- About this task
Could you return the data below exactly as it appears?

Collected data
== Segment start ==

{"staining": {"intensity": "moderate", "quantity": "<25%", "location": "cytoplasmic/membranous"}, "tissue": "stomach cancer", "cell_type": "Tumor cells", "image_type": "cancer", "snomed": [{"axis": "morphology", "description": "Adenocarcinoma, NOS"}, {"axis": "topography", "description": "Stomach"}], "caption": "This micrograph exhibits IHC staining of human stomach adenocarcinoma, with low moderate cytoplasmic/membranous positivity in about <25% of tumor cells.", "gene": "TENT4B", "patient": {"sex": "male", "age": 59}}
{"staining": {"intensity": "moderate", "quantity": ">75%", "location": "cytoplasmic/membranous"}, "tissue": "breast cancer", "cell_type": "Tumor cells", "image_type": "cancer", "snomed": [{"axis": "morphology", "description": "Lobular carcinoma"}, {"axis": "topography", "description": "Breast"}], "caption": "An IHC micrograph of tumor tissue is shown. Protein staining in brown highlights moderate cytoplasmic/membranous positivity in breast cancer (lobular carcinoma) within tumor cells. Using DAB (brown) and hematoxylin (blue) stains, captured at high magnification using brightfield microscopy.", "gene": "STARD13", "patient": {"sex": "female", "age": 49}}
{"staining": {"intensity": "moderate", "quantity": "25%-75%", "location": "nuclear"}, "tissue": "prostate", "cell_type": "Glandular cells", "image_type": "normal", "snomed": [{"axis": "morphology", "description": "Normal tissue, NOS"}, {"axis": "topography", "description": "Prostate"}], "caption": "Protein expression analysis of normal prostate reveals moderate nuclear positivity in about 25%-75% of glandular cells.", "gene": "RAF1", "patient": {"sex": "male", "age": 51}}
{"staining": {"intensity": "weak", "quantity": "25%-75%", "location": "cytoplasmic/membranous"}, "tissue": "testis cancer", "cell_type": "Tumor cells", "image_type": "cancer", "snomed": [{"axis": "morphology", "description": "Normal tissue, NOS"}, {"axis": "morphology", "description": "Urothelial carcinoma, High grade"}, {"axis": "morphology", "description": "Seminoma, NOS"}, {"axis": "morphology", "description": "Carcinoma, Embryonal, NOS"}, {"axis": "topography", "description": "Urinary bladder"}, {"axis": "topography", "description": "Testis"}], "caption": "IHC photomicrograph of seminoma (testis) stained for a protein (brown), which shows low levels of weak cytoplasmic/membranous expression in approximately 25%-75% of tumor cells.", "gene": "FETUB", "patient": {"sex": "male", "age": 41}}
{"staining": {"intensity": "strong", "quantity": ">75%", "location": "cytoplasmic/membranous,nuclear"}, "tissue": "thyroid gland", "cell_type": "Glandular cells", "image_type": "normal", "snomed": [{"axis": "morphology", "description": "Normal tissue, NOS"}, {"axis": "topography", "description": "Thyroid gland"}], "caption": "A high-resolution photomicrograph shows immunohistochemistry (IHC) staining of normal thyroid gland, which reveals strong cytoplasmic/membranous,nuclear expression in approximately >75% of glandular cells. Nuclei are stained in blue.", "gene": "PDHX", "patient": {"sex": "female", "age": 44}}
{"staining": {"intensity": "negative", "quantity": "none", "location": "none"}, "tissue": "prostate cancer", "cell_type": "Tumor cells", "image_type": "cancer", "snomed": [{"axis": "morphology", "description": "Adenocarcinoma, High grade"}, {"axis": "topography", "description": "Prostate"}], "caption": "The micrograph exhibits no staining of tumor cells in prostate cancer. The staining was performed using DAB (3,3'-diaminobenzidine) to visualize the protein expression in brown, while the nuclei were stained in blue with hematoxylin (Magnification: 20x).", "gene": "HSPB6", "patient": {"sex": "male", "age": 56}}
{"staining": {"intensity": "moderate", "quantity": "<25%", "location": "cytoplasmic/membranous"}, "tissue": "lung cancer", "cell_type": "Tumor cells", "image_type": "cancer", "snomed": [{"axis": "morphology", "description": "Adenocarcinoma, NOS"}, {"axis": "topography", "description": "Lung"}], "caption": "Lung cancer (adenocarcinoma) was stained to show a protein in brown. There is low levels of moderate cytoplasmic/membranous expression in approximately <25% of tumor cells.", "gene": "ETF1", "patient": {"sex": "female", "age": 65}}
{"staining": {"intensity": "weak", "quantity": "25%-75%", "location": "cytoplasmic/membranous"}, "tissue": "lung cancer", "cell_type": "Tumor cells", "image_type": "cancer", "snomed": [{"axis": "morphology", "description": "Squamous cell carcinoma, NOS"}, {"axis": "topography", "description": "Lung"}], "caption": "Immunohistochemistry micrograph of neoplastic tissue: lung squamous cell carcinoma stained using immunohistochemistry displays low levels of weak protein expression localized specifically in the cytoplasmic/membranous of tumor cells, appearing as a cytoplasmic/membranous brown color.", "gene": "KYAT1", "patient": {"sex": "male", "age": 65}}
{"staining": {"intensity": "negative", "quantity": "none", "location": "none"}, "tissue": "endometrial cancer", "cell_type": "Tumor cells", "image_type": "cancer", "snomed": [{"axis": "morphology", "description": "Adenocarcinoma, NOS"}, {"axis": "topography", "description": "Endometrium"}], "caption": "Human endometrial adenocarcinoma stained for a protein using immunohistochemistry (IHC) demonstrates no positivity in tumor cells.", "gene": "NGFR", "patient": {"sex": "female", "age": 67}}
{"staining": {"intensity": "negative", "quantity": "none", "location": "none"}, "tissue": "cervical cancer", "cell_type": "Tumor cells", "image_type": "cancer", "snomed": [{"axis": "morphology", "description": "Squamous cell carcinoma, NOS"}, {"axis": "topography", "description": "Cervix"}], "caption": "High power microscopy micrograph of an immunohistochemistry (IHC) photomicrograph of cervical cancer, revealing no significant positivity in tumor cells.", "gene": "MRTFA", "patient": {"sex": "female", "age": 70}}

== Segment end ==

- Task response
{"staining": {"intensity": "moderate", "quantity": "<25%", "location": "cytoplasmic/membranous"}, "tissue": "stomach cancer", "cell_type": "Tumor cells", "image_type": "cancer", "snomed": [{"axis": "morphology", "description": "Adenocarcinoma, NOS"}, {"axis": "topography", "description": "Stomach"}], "caption": "This micrograph exhibits IHC staining of human stomach adenocarcinoma, with low moderate cytoplasmic/membranous positivity in about <25% of tumor cells.", "gene": "TENT4B", "patient": {"sex": "male", "age": 59}}
{"staining": {"intensity": "moderate", "quantity": ">75%", "location": "cytoplasmic/membranous"}, "tissue": "breast cancer", "cell_type": "Tumor cells", "image_type": "cancer", "snomed": [{"axis": "morphology", "description": "Lobular carcinoma"}, {"axis": "topography", "description": "Breast"}], "caption": "An IHC micrograph of tumor tissue is shown. Protein staining in brown highlights moderate cytoplasmic/membranous positivity in breast cancer (lobular carcinoma) within tumor cells. Using DAB (brown) and hematoxylin (blue) stains, captured at high magnification using brightfield microscopy.", "gene": "STARD13", "patient": {"sex": "female", "age": 49}}
{"staining": {"intensity": "moderate", "quantity": "25%-75%", "location": "nuclear"}, "tissue": "prostate", "cell_type": "Glandular cells", "image_type": "normal", "snomed": [{"axis": "morphology", "description": "Normal tissue, NOS"}, {"axis": "topography", "description": "Prostate"}], "caption": "Protein expression analysis of normal prostate reveals moderate nuclear positivity in about 25%-75% of glandular cells.", "gene": "RAF1", "patient": {"sex": "male", "age": 51}}
{"staining": {"intensity": "weak", "quantity": "25%-75%", "location": "cytoplasmic/membranous"}, "tissue": "testis cancer", "cell_type": "Tumor cells", "image_type": "cancer", "snomed": [{"axis": "morphology", "description": "Normal tissue, NOS"}, {"axis": "morphology", "description": "Urothelial carcinoma, High grade"}, {"axis": "morphology", "description": "Seminoma, NOS"}, {"axis": "morphology", "description": "Carcinoma, Embryonal, NOS"}, {"axis": "topography", "description": "Urinary bladder"}, {"axis": "topography", "description": "Testis"}], "caption": "IHC photomicrograph of seminoma (testis) stained for a protein (brown), which shows low levels of weak cytoplasmic/membranous expression in approximately 25%-75% of tumor cells.", "gene": "FETUB", "patient": {"sex": "male", "age": 41}}
{"staining": {"intensity": "strong", "quantity": ">75%", "location": "cytoplasmic/membranous,nuclear"}, "tissue": "thyroid gland", "cell_type": "Glandular cells", "image_type": "normal", "snomed": [{"axis": "morphology", "description": "Normal tissue, NOS"}, {"axis": "topography", "description": "Thyroid gland"}], "caption": "A high-resolution photomicrograph shows immunohistochemistry (IHC) staining of normal thyroid gland, which reveals strong cytoplasmic/membranous,nuclear expression in approximately >75% of glandular cells. Nuclei are stained in blue.", "gene": "PDHX", "patient": {"sex": "female", "age": 44}}
{"staining": {"intensity": "negative", "quantity": "none", "location": "none"}, "tissue": "prostate cancer", "cell_type": "Tumor cells", "image_type": "cancer", "snomed": [{"axis": "morphology", "description": "Adenocarcinoma, High grade"}, {"axis": "topography", "description": "Prostate"}], "caption": "The micrograph exhibits no staining of tumor cells in prostate cancer. The staining was performed using DAB (3,3'-diaminobenzidine) to visualize the protein expression in brown, while the nuclei were stained in blue with hematoxylin (Magnification: 20x).", "gene": "HSPB6", "patient": {"sex": "male", "age": 56}}
{"staining": {"intensity": "moderate", "quantity": "<25%", "location": "cytoplasmic/membranous"}, "tissue": "lung cancer", "cell_type": "Tumor cells", "image_type": "cancer", "snomed": [{"axis": "morphology", "description": "Adenocarcinoma, NOS"}, {"axis": "topography", "description": "Lung"}], "caption": "Lung cancer (adenocarcinoma) was stained to show a protein in brown. There is low levels of moderate cytoplasmic/membranous expression in approximately <25% of tumor cells.", "gene": "ETF1", "patient": {"sex": "female", "age": 65}}
{"staining": {"intensity": "weak", "quantity": "25%-75%", "location": "cytoplasmic/membranous"}, "tissue": "lung cancer", "cell_type": "Tumor cells", "image_type": "cancer", "snomed": [{"axis": "morphology", "description": "Squamous cell carcinoma, NOS"}, {"axis": "topography", "description": "Lung"}], "caption": "Immunohistochemistry micrograph of neoplastic tissue: lung squamous cell carcinoma stained using immunohistochemistry displays low levels of weak protein expression localized specifically in the cytoplasmic/membranous of tumor cells, appearing as a cytoplasmic/membranous brown color.", "gene": "KYAT1", "patient": {"sex": "male", "age": 65}}
{"staining": {"intensity": "negative", "quantity": "none", "location": "none"}, "tissue": "endometrial cancer", "cell_type": "Tumor cells", "image_type": "cancer", "snomed": [{"axis": "morphology", "description": "Adenocarcinoma, NOS"}, {"axis": "topography", "description": "Endometrium"}], "caption": "Human endometrial adenocarcinoma stained for a protein using immunohistochemistry (IHC) demonstrates no positivity in tumor cells.", "gene": "NGFR", "patient": {"sex": "female", "age": 67}}
{"staining": {"intensity": "negative", "quantity": "none", "location": "none"}, "tissue": "cervical cancer", "cell_type": "Tumor cells", "image_type": "cancer", "snomed": [{"axis": "morphology", "description": "Squamous cell carcinoma, NOS"}, {"axis": "topography", "description": "Cervix"}], "caption": "High power microscopy micrograph of an immunohistochemistry (IHC) photomicrograph of cervical cancer, revealing no significant positivity in tumor cells.", "gene": "MRTFA", "patient": {"sex": "female", "age": 70}}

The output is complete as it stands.